Now, a $22 billion rated fund manager is starting to recommend cryptocurrencies as a hedge alongside gold, for numerous reasons apart from currency risk.
No government bonds, buy Bitcoin
Paul Britton, CEO of Capstone Advisors in New York, believes the decades-old strategy of holding government bonds to balance equity risk may have run its course. His main reason; the U.S. Federal Reserve lowered interest rates to zero, allowing many to access technically “free” money to eventually purchase equities and pump markets.
The change has huge implications. Fiat currencies like the U.S. dollar have been exposed to inflation and long-term risk. Reports also suggest equity markets are now dominated by retail traders instead of hedge funds and banks, causing dislocation in prices and a deviation from fundamentally-derived intrinsic value.
Some institutions have already started storing Bitcoin and Ether, presumably for risk protection:
Pension funds, family offices, advisers & hedge funds…these are the institutions
And the institutions are here:
– 27% own crypto (in the U.S.) – 45% own crypto (in Europe)
However, with no access to cutting-edge risk tools that institutional investors apply, retail traders have been left “defenseless,” having little apart from equity options on IB or Robinhood to protect against risk. Hedge funds are facing trouble as well — the lack of positive government bond yields has made prosperous environments a distant dream.
Britton states the old 60/40 portfolio approach — one that includes treasury bonds to serve as insurance against equity risk — has plunged into “double jeopardy.” Dying or negative yield, has left equities as the only source of capital gains. And the latter is now under risk as well.
With the lack of diversification, Britton has some advice for retail and institutional investors alike; purchase gold, cryptocurrencies, and remain in cash.
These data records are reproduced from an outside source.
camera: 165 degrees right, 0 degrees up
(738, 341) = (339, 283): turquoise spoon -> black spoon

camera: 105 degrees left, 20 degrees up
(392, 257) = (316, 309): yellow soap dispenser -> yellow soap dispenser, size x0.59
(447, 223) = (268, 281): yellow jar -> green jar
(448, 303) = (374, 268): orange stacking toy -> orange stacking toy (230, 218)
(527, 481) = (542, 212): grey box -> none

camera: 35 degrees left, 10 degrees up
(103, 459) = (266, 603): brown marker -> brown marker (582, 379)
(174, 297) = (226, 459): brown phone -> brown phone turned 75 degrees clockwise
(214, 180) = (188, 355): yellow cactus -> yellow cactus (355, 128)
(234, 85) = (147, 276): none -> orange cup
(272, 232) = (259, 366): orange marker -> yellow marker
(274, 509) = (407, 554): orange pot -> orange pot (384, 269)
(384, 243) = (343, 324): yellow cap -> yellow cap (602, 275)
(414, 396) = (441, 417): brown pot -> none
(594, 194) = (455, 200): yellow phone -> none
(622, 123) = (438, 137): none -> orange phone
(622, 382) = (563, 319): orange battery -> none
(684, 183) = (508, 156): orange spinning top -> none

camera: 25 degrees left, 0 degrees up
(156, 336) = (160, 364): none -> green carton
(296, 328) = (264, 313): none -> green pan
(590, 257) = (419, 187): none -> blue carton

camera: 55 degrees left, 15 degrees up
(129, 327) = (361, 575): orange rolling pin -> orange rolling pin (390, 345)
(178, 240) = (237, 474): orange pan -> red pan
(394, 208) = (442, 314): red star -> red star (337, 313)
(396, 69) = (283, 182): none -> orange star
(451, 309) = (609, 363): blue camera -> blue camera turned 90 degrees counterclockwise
He noted:
“Asset allocators will have to think about alternatives to bonds, including cash, gold, cryptocurrencies, and explicit volatility strategies — such as put options directly hedging equities — with which they may be less familiar.”
Bitcoin volatility remains a con
Britton notes there are pros and cons to purchasing cryptocurrencies, presumably large-cap ones like Ether and Bitcoin, to serve as an effective hedge.
For one, Bitcoin’s notorious volatility has left many-a fund in the lurch. Massive price drops for Bitcoin on “Black Thursday” caused some crypto investors to lose up to 98.5 percent of their initial principal.
Last week, as CryptoSlate reported, the former governor of China’s central bank voiced a similar opinion. She noted Bitcoin was a “commercial success” for blockchain technology, but its volatility had possibly “failed it” as a currency.
Meanwhile, the volatility hasn’t put off all investors. Paul Tudor Jones II, the famed billionaire fund manager, invested over $70 million in Bitcoin futures last month. Others, like Jim Simons’ of the famed Renaissance Technologies, are also reportedly eyeing the crypto market to capture and profit from volatility.
One part of the allure towards Bitcoin comes from reaping crazy, once-in-a-lifetime type returns. The other, however, is a bit more sinister. As Jones puts it, crypto provides a definite hedge against the “massively” inflated equity and currency market.